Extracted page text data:
▽

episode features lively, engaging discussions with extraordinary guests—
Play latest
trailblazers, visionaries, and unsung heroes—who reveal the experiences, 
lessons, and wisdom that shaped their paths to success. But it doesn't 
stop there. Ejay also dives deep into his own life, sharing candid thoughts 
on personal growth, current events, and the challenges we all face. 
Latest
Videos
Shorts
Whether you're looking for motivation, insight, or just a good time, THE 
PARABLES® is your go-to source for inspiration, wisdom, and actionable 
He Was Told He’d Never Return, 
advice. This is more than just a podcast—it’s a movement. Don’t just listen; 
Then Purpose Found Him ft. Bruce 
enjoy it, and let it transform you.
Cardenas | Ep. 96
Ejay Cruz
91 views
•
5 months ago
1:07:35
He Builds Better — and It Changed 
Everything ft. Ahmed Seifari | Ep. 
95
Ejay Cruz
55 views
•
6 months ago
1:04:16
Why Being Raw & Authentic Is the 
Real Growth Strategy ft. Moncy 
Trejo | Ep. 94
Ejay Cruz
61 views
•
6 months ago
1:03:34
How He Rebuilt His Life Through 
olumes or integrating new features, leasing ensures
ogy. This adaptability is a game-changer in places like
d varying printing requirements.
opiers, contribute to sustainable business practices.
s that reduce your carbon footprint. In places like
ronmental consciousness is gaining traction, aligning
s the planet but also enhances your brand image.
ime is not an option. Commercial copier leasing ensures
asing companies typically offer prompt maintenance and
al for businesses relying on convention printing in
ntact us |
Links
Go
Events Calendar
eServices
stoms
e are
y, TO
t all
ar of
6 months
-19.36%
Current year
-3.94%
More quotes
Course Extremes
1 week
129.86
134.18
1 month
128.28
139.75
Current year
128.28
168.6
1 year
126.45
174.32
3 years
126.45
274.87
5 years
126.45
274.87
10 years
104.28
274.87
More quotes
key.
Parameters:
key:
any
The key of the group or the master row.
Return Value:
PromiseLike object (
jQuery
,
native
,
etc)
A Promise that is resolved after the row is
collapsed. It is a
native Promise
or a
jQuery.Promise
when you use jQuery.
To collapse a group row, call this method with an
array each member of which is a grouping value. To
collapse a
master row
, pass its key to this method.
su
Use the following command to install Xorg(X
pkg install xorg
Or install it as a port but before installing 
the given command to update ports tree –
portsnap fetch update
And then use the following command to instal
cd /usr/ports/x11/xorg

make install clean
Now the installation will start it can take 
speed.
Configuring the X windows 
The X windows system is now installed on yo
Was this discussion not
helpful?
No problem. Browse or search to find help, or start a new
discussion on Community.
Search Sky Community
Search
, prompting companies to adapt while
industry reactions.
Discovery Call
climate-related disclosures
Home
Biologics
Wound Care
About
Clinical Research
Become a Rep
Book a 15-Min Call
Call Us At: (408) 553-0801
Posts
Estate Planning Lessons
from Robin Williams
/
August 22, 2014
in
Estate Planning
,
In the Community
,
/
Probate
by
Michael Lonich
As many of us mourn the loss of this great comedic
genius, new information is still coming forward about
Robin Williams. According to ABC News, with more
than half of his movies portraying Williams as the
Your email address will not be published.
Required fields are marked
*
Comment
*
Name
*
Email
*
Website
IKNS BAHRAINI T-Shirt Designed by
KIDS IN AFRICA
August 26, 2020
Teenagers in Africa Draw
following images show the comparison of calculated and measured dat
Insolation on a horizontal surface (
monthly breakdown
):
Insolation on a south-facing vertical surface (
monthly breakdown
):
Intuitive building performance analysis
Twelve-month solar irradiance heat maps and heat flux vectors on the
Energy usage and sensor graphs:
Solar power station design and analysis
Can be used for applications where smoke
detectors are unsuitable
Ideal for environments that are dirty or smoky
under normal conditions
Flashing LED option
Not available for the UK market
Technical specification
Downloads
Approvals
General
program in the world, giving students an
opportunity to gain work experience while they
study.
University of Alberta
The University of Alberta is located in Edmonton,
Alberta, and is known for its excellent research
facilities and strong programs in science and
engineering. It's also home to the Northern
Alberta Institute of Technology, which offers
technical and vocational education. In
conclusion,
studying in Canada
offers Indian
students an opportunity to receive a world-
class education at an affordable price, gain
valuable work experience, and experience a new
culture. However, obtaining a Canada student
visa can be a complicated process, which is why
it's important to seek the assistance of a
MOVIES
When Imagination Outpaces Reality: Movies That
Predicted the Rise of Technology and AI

△

WHAT YOU HAVE TO DO: The response should contain each record above, retyped exactly.

WORKED SOLUTION:
episode features lively, engaging discussions with extraordinary guests—
Play latest
trailblazers, visionaries, and unsung heroes—who reveal the experiences, 
lessons, and wisdom that shaped their paths to success. But it doesn't 
stop there. Ejay also dives deep into his own life, sharing candid thoughts 
on personal growth, current events, and the challenges we all face. 
Latest
Videos
Shorts
Whether you're looking for motivation, insight, or just a good time, THE 
PARABLES® is your go-to source for inspiration, wisdom, and actionable 
He Was Told He’d Never Return, 
advice. This is more than just a podcast—it’s a movement. Don’t just listen; 
Then Purpose Found Him ft. Bruce 
enjoy it, and let it transform you.
Cardenas | Ep. 96
Ejay Cruz
91 views
•
5 months ago
1:07:35
He Builds Better — and It Changed 
Everything ft. Ahmed Seifari | Ep. 
95
Ejay Cruz
55 views
•
6 months ago
1:04:16
Why Being Raw & Authentic Is the 
Real Growth Strategy ft. Moncy 
Trejo | Ep. 94
Ejay Cruz
61 views
•
6 months ago
1:03:34
How He Rebuilt His Life Through 
olumes or integrating new features, leasing ensures
ogy. This adaptability is a game-changer in places like
d varying printing requirements.
opiers, contribute to sustainable business practices.
s that reduce your carbon footprint. In places like
ronmental consciousness is gaining traction, aligning
s the planet but also enhances your brand image.
ime is not an option. Commercial copier leasing ensures
asing companies typically offer prompt maintenance and
al for businesses relying on convention printing in
ntact us |
Links
Go
Events Calendar
eServices
stoms
e are
y, TO
t all
ar of
6 months
-19.36%
Current year
-3.94%
More quotes
Course Extremes
1 week
129.86
134.18
1 month
128.28
139.75
Current year
128.28
168.6
1 year
126.45
174.32
3 years
126.45
274.87
5 years
126.45
274.87
10 years
104.28
274.87
More quotes
key.
Parameters:
key:
any
The key of the group or the master row.
Return Value:
PromiseLike object (
jQuery
,
native
,
etc)
A Promise that is resolved after the row is
collapsed. It is a
native Promise
or a
jQuery.Promise
when you use jQuery.
To collapse a group row, call this method with an
array each member of which is a grouping value. To
collapse a
master row
, pass its key to this method.
su
Use the following command to install Xorg(X
pkg install xorg
Or install it as a port but before installing 
the given command to update ports tree –
portsnap fetch update
And then use the following command to instal
cd /usr/ports/x11/xorg

make install clean
Now the installation will start it can take 
speed.
Configuring the X windows 
The X windows system is now installed on yo
Was this discussion not
helpful?
No problem. Browse or search to find help, or start a new
discussion on Community.
Search Sky Community
Search
, prompting companies to adapt while
industry reactions.
Discovery Call
climate-related disclosures
Home
Biologics
Wound Care
About
Clinical Research
Become a Rep
Book a 15-Min Call
Call Us At: (408) 553-0801
Posts
Estate Planning Lessons
from Robin Williams
/
August 22, 2014
in
Estate Planning
,
In the Community
,
/
Probate
by
Michael Lonich
As many of us mourn the loss of this great comedic
genius, new information is still coming forward about
Robin Williams. According to ABC News, with more
than half of his movies portraying Williams as the
Your email address will not be published.
Required fields are marked
*
Comment
*
Name
*
Email
*
Website
IKNS BAHRAINI T-Shirt Designed by
KIDS IN AFRICA
August 26, 2020
Teenagers in Africa Draw
following images show the comparison of calculated and measured dat
Insolation on a horizontal surface (
monthly breakdown
):
Insolation on a south-facing vertical surface (
monthly breakdown
):
Intuitive building performance analysis
Twelve-month solar irradiance heat maps and heat flux vectors on the
Energy usage and sensor graphs:
Solar power station design and analysis
Can be used for applications where smoke
detectors are unsuitable
Ideal for environments that are dirty or smoky
under normal conditions
Flashing LED option
Not available for the UK market
Technical specification
Downloads
Approvals
General
program in the world, giving students an
opportunity to gain work experience while they
study.
University of Alberta
The University of Alberta is located in Edmonton,
Alberta, and is known for its excellent research
facilities and strong programs in science and
engineering. It's also home to the Northern
Alberta Institute of Technology, which offers
technical and vocational education. In
conclusion,
studying in Canada
offers Indian
students an opportunity to receive a world-
class education at an affordable price, gain
valuable work experience, and experience a new
culture. However, obtaining a Canada student
visa can be a complicated process, which is why
it's important to seek the assistance of a
MOVIES
When Imagination Outpaces Reality: Movies That
Predicted the Rise of Technology and AI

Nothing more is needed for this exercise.